Task objective: Pick out every line of the listing below that contains the word "relevant", and copy each one.

[Saved entries]
######

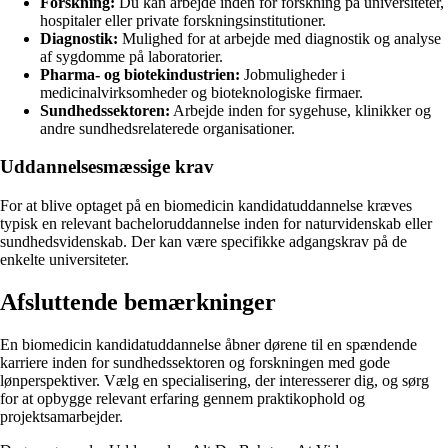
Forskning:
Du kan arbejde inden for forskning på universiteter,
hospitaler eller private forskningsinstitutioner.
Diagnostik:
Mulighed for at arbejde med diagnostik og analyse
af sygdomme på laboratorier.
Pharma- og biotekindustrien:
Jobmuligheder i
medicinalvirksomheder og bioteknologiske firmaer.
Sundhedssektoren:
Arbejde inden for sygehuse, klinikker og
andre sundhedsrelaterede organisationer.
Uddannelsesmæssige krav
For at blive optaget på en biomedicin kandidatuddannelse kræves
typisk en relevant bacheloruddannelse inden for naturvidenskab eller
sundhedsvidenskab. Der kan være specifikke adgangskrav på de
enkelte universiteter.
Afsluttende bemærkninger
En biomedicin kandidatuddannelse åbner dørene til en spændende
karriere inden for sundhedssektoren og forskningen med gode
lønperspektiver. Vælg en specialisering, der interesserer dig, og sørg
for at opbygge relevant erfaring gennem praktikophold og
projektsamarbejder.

######

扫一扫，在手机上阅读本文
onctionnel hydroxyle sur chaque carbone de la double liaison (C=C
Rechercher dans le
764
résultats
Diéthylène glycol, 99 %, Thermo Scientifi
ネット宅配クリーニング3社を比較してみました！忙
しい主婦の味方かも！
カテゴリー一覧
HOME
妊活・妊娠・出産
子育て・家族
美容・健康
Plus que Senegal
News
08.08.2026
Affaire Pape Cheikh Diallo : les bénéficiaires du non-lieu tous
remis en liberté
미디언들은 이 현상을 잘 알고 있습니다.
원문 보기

######

Response to the exercise:
typisk en relevant bacheloruddannelse inden for naturvidenskab eller
for at opbygge relevant erfaring gennem praktikophold og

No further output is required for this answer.